Richard Turner (died 1565?) was an English Protestant reformer and Marian exile.
Born in Staffordshire, he was educated at Magdalen College, Oxford, of which he became a Fellow. He graduated B.A. on 19 July 1524, M.A. on 12 July 1529, and B.D. on 27 January 1536, and supplicated for D.D. in 1552. On 25 January 1536 he was elected to a perpetual chantry in the king's college at Windsor. He was appointed by Ralph Morice, Thomas Cranmer's secretary, to be rector of Chartham, Kent, where he neglected Catholic rites.
He was a staunch supporter of royal supremacy, and was able to avoid the dangers besetting an ecclesiastic under Henry VIII. In 1543 a bill of accusation was presented against him and others of Cranmer's chaplains and preachers at the sessions for not complying with the statute of the Six Articles; this attack was aimed at Cranmer himself, who however possessed the favour of the king, and the indictments in consequence came to nothing. Turner was at that time living in the family of Ralph Morice. On 1 July 1545 Turner was instituted to the vicarage of St. Stephen's-by-Saltash in Cornwall; he has been doubtfully identified with the Richard Turner who was appointed rector of Chipping Ongar in Essex in 1544, and vicar of Hillingdon in Middlesex in 1545. In July 1549, during popular unrest in Kent against the reformers, Turner went to the rioters' camp and preached against them, narrowly escaping being hanged.

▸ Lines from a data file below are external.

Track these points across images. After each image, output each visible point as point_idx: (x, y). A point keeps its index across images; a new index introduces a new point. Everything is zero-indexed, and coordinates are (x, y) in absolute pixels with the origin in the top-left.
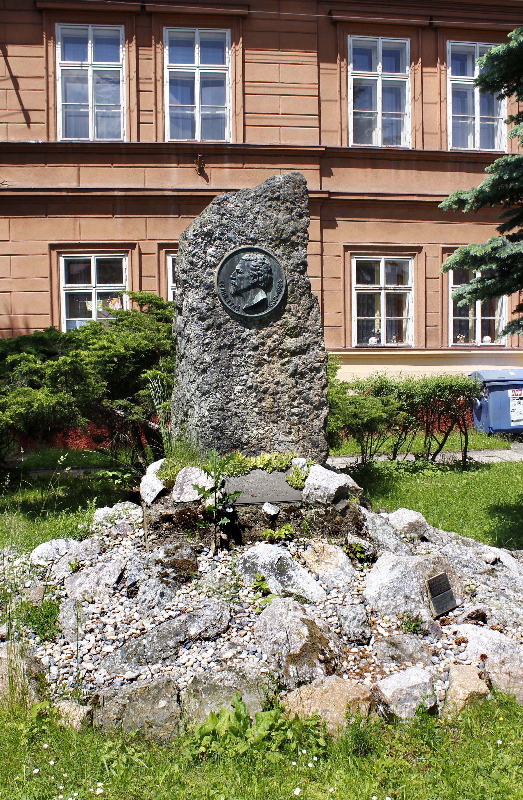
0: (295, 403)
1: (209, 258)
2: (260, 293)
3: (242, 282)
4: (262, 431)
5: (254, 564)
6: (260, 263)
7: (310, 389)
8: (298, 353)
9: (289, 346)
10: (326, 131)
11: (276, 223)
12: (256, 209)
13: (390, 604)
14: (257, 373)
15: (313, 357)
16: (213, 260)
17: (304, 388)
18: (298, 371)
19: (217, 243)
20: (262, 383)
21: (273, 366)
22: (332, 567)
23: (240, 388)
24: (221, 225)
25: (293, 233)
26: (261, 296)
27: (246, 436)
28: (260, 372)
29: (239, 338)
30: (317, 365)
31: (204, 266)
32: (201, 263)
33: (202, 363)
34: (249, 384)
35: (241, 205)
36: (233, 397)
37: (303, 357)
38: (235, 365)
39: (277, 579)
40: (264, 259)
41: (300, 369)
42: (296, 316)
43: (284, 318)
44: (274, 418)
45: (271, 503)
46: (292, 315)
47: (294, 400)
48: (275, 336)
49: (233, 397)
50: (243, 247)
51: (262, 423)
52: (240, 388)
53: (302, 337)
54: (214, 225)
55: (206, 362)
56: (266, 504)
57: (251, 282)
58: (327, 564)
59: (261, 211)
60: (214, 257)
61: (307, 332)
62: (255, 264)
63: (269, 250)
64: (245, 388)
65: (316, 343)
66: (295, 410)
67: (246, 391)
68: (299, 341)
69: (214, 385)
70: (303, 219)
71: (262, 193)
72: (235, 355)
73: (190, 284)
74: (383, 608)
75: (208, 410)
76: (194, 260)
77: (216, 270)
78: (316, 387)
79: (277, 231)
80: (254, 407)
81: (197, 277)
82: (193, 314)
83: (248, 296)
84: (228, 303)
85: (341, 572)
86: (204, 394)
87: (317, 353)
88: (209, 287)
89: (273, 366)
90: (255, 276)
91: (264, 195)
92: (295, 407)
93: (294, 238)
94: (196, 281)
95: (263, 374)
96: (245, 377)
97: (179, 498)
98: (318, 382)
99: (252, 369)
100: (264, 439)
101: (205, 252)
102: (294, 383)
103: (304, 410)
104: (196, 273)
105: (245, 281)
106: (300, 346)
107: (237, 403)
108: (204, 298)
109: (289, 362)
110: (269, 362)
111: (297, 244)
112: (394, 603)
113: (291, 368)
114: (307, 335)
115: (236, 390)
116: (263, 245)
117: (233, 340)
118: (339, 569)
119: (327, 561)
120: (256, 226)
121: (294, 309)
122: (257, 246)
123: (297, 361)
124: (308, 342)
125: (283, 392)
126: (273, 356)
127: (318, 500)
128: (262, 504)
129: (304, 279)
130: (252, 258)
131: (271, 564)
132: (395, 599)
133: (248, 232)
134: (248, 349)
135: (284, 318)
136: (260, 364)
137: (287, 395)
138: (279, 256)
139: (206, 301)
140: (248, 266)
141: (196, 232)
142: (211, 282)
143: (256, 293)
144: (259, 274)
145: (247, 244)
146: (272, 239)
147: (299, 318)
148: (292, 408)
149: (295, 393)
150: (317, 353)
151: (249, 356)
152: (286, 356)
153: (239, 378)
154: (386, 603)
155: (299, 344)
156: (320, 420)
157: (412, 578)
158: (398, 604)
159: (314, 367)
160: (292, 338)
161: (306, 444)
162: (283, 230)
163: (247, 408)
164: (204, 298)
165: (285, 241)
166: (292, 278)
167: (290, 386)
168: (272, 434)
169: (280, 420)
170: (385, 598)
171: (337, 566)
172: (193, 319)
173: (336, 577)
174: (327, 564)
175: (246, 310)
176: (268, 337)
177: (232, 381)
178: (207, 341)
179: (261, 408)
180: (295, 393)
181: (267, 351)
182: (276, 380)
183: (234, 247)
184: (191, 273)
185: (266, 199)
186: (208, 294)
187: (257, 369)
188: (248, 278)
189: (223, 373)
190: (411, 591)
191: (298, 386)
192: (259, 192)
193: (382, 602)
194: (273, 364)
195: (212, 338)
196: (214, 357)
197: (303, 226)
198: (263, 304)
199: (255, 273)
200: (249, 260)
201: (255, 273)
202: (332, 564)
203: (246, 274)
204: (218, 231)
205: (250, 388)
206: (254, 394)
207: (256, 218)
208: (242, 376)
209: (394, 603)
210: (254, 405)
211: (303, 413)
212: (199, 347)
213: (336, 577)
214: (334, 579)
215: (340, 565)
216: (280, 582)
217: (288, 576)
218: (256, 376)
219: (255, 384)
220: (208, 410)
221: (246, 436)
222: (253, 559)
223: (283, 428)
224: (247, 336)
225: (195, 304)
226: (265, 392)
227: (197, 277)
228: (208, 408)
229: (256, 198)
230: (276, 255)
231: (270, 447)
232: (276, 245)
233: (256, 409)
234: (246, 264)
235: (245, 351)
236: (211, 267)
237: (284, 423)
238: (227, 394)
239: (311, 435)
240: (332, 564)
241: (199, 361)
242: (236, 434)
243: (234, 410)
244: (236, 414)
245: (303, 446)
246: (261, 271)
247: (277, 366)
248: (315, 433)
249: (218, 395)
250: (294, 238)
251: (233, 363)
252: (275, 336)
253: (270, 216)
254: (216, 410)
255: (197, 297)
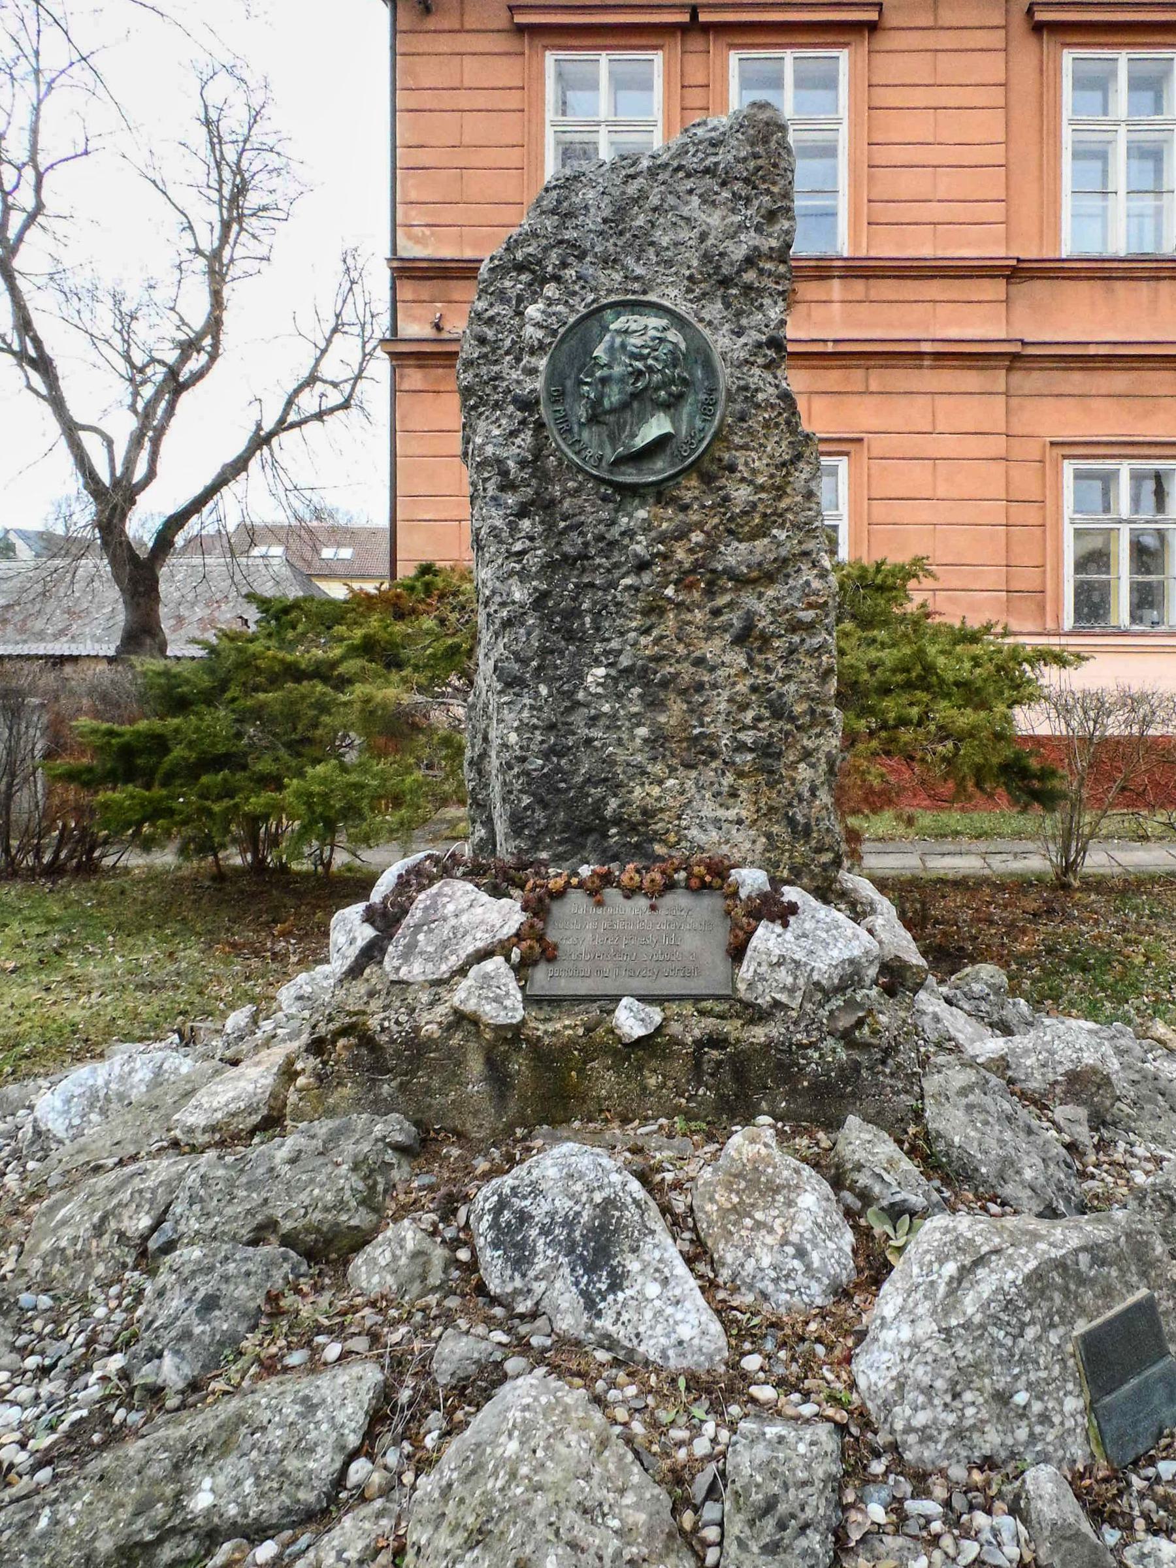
0: (749, 716)
1: (529, 330)
2: (653, 421)
3: (607, 390)
4: (656, 791)
5: (524, 1217)
6: (653, 339)
7: (786, 679)
8: (754, 582)
9: (732, 561)
10: (935, 174)
11: (703, 237)
12: (654, 200)
13: (935, 1421)
14: (647, 631)
15: (797, 595)
16: (540, 334)
17: (772, 677)
18: (757, 632)
19: (550, 290)
20: (658, 659)
21: (689, 617)
22: (769, 1240)
23: (601, 671)
24: (561, 242)
25: (750, 261)
26: (656, 427)
27: (613, 803)
28: (655, 633)
29: (600, 538)
30: (808, 615)
31: (518, 351)
32: (508, 343)
33: (503, 604)
34: (625, 661)
35: (616, 192)
36: (581, 695)
37: (771, 593)
38: (590, 611)
39: (577, 1284)
40: (665, 329)
41: (760, 625)
42: (751, 483)
43: (721, 488)
44: (688, 756)
45: (641, 999)
46: (743, 480)
47: (743, 707)
48: (697, 537)
49: (581, 695)
50: (614, 298)
51: (657, 769)
52: (601, 671)
53: (766, 541)
54: (544, 242)
55: (514, 603)
56: (625, 1001)
57: (630, 389)
58: (759, 1225)
59: (666, 206)
60: (541, 327)
61: (782, 526)
62: (638, 341)
63: (683, 308)
64: (613, 672)
65: (806, 554)
66: (747, 737)
67: (615, 680)
68: (759, 550)
69: (534, 663)
70: (777, 227)
71: (672, 158)
72: (591, 585)
73: (481, 398)
74: (912, 1439)
75: (517, 729)
76: (490, 334)
77: (542, 363)
78: (804, 676)
79: (705, 255)
80: (638, 725)
81: (495, 379)
82: (486, 475)
83: (621, 428)
84: (570, 446)
85: (796, 1264)
86: (509, 685)
87: (808, 583)
88: (527, 404)
89: (689, 617)
90: (639, 374)
91: (675, 164)
92: (745, 728)
93: (750, 276)
94: (495, 388)
95: (662, 637)
96: (614, 644)
97: (398, 969)
98: (808, 662)
99: (634, 624)
100: (662, 810)
101: (520, 314)
102: (745, 664)
103: (771, 735)
104: (496, 368)
105: (615, 389)
106: (760, 564)
107: (593, 711)
108: (513, 434)
109: (731, 605)
110: (679, 606)
111: (760, 292)
112: (951, 1419)
113: (735, 618)
114: (782, 535)
115: (590, 679)
116: (671, 296)
117: (586, 544)
118: (790, 1250)
119: (759, 1216)
120: (652, 244)
121: (746, 464)
122: (652, 297)
123: (754, 603)
124: (783, 552)
125: (714, 686)
126: (690, 587)
127: (778, 996)
128: (616, 999)
129: (777, 386)
130: (634, 326)
131: (569, 1223)
132: (957, 1404)
133: (630, 261)
134: (625, 569)
135: (721, 488)
136: (655, 610)
137: (725, 695)
138: (710, 323)
139: (518, 441)
140: (623, 346)
141: (496, 262)
142: (532, 391)
143: (642, 420)
144: (650, 369)
145: (627, 291)
146: (691, 278)
147: (762, 488)
148: (739, 730)
149: (745, 690)
150: (808, 583)
151: (628, 588)
152: (724, 590)
153: (598, 648)
154: (921, 1419)
155: (757, 558)
156: (812, 766)
157: (1023, 1326)
158: (968, 1423)
159: (800, 621)
160: (740, 541)
161: (775, 829)
162: (721, 255)
163: (619, 728)
164: (513, 434)
165: (725, 282)
166: (742, 383)
167: (733, 671)
168: (683, 799)
169: (705, 764)
170: (921, 1399)
171: (785, 1242)
172: (485, 490)
173: (776, 1281)
174: (759, 1225)
175: (620, 461)
176: (677, 539)
177: (580, 653)
178: (518, 547)
179: (657, 729)
180: (745, 690)
181: (674, 576)
182: (697, 654)
183: (594, 301)
184: (484, 370)
185: (681, 174)
186: (523, 422)
187: (649, 623)
188: (622, 380)
189: (557, 630)
190: (1016, 1377)
191: (755, 672)
192: (665, 157)
193: (908, 1412)
194: (689, 610)
195: (532, 539)
196: (536, 589)
197: (774, 243)
198: (661, 443)
199: (639, 365)
200: (626, 332)
201: (639, 365)
202: (771, 1231)
203: (617, 370)
204: (554, 257)
205: (628, 671)
206: (637, 690)
207: (653, 224)
208: (608, 640)
209: (951, 1419)
210: (637, 720)
211: (769, 745)
212: (500, 561)
213: (776, 1281)
214: (770, 1288)
215: (794, 1238)
216: (584, 1293)
217: (612, 1274)
218: (643, 640)
219: (640, 662)
220: (517, 729)
221: (613, 803)
222: (525, 1198)
223: (712, 784)
224: (623, 534)
225: (489, 450)
226: (664, 684)
227: (495, 379)
228: (516, 724)
229: (652, 172)
230: (701, 320)
231: (677, 833)
232: (704, 294)
233: (643, 731)
234: (618, 340)
235: (617, 574)
236: (532, 353)
237: (716, 770)
238: (566, 688)
239: (790, 805)
240: (771, 1231)
241: (497, 599)
242: (588, 795)
243: (584, 732)
244: (589, 741)
245: (769, 836)
246: (656, 359)
247: (699, 616)
248: (801, 800)
249: (544, 690)
250: (750, 276)
251: (585, 606)
252: (697, 537)
253: (687, 220)
254: (535, 727)
255: (496, 432)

Turner suggested to John Marbeck, organist at Windsor, the compilation of his concordance of the English Bible which appeared in July 1550. He had been appointed one of the Six Preachers in Canterbury Cathedral in 1550. On 24 December 1551 he was appointed to a prebend at Windsor, and he also about this time obtained the vicarage of Dartford in Kent.